The Gospel of Matthew is the first book of the New Testament. It gives an account of the life of Jesus in 28 chapters. It is the longest of all the four Gospel books. Scripture experts tell us that it was originally written in Hebrew, though we have no original Hebrew texts. There are a couple of reasons why we believe this. First of all, the experts tell us the way it was written was as if it was a translation. Secondly, the things they say are things that belong more naturally in the Hebrew language as it was spoken then. The way it was written also indicates that it was meant for people native to the Hebrew language and culture. For example, the Book of Matthew does not take the time to explain the Hebrew culture like the other Gospels do (except for the cry on the cross “Eli, Eli, lema Sabachthani”). Even then, the witnesses of the event assume that Jesus is calling upon Elijah, which is a Jewish thought. Matthew also assumes the strong patriarchal role of St Joseph in the birth account of Jesus. Even when Joseph is not the blood father, he uses the bloodline of Joseph to establish Jesus’ heritage to King David, whereas Luke uses the lineage of Mary.
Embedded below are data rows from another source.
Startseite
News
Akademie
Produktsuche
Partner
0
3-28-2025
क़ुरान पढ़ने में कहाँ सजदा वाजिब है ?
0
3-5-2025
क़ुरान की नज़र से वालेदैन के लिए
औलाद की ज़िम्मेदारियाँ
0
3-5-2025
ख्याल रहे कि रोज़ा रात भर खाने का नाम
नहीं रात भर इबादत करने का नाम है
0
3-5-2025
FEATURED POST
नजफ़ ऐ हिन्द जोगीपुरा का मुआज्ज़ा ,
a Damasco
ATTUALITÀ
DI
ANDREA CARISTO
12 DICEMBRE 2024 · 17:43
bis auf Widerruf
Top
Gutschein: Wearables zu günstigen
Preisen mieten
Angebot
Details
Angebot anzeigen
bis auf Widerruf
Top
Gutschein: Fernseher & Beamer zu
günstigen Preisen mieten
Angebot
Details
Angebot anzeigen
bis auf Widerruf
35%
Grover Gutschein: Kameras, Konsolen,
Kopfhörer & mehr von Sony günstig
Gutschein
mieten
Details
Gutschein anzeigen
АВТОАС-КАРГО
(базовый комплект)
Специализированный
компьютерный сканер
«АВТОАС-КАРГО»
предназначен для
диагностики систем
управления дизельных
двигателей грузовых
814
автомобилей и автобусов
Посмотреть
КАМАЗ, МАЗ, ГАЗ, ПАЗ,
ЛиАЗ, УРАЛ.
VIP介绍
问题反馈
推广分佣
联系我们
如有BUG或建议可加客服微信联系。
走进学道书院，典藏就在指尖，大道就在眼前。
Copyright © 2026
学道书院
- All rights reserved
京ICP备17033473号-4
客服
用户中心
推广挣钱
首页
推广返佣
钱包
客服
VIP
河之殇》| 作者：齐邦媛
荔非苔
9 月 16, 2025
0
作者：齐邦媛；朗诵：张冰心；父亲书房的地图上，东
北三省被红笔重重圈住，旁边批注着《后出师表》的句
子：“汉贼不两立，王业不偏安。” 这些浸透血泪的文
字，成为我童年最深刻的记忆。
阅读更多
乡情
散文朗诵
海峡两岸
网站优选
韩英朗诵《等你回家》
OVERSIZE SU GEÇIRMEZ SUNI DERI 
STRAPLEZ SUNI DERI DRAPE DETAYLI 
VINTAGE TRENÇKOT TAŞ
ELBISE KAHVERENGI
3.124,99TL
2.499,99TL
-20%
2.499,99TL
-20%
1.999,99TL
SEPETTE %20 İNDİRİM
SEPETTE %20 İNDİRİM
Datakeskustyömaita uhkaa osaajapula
Matthew has a pattern of Jesus teaching and then producing miracles. Matthew starts the great Sermon on the Mount. It lasts for three chapters: chapters five, six, and seven. It begins with the Beatitudes, then goes on to tell us we are to be the salt of the earth and the light of the world. In chapter six, Jesus gives us the Our Father and prayer, fasting, and almsgiving. In chapter seven, He warns us of judging others, the golden rule, and to enter through the narrow gate. Chapter eight begins with the miracle of the cleansing of the leper. This has great significance to a Jew of the time. Then, He heals the centurion’s servant, which has no less significance. He then heals Peter’s mother-in-law, calms the storm, heals a demoniac and heals a paralytic. He calls Matthew in the middle of chapter nine, then goes on to perform more miracles. He heals the woman with the hemorrhage, two blind men, and a mute man. In chapter ten, He goes back to teaching and uses some parables. When we come to chapter 14, Jesus produces more miracles. The miracles are used as signs that Jesus is the Messiah, the long awaited Savior.
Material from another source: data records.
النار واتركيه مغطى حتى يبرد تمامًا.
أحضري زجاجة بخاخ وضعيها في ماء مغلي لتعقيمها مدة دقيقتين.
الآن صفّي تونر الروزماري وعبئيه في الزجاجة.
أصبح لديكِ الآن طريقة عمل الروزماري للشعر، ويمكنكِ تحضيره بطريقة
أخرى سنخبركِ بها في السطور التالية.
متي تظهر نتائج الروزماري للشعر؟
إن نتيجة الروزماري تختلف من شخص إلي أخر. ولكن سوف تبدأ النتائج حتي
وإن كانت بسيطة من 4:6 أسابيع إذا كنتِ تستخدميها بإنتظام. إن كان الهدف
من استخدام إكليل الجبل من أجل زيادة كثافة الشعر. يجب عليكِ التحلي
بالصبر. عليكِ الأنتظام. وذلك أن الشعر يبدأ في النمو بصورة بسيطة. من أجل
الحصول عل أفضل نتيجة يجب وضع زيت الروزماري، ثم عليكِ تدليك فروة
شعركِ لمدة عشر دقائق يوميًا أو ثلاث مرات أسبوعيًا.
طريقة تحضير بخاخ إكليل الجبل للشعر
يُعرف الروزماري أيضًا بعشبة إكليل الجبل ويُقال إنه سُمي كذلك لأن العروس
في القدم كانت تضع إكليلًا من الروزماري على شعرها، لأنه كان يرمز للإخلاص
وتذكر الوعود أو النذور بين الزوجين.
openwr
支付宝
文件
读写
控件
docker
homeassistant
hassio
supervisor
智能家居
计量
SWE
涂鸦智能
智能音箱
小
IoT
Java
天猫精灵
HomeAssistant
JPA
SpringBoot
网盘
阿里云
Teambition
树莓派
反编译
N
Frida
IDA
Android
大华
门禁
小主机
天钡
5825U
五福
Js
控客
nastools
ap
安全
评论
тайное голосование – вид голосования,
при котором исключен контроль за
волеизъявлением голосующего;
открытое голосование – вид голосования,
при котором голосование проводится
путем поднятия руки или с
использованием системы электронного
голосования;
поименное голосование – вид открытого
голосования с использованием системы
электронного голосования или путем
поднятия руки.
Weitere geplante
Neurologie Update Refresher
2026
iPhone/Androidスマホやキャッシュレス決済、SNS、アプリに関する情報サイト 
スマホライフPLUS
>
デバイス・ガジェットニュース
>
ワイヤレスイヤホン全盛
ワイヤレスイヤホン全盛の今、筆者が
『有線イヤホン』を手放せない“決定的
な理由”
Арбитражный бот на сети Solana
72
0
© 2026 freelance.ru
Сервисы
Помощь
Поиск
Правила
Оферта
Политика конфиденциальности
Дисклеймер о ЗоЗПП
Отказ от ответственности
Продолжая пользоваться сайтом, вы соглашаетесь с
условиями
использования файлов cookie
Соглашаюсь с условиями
Chapter 16 is where our first Pope, Peter, gives his declaration of Jesus being the “Messiah and Son of the Living God” (Mt 16:16). Jesus, in turn, gives Peter the keys to the Kingdom of Heaven (Mt 16:19). Verse 19 is where the church was given the authority to forgive sins in the name of God. They took a long journey up to Cesarea Phillipi. This was the location where Peter received the keys to the Kingdom. It was an unusual journey because it was considered more of a pagan territory. The teaching tools there were paramount to what Jesus was trying to teach the apostles. There is a natural spring there that does not seem to have a bottom to it, right from under a huge rock the size of a small mountain. The pagans used to offer sacrifices there and send their sacrifices down the natural spring. Down the spring was known to be the “netherworld”; hence Jesus says, “And the netherworld cannot prevail against it” (Mt 16:18). He is referring to the Church and its battle for goodness against the Devil. As crazy as things get, God will prevail and, therefore, the Church will always prevail. He left us a visible sign that we may believe that God is still with us. That visible sign is the Church.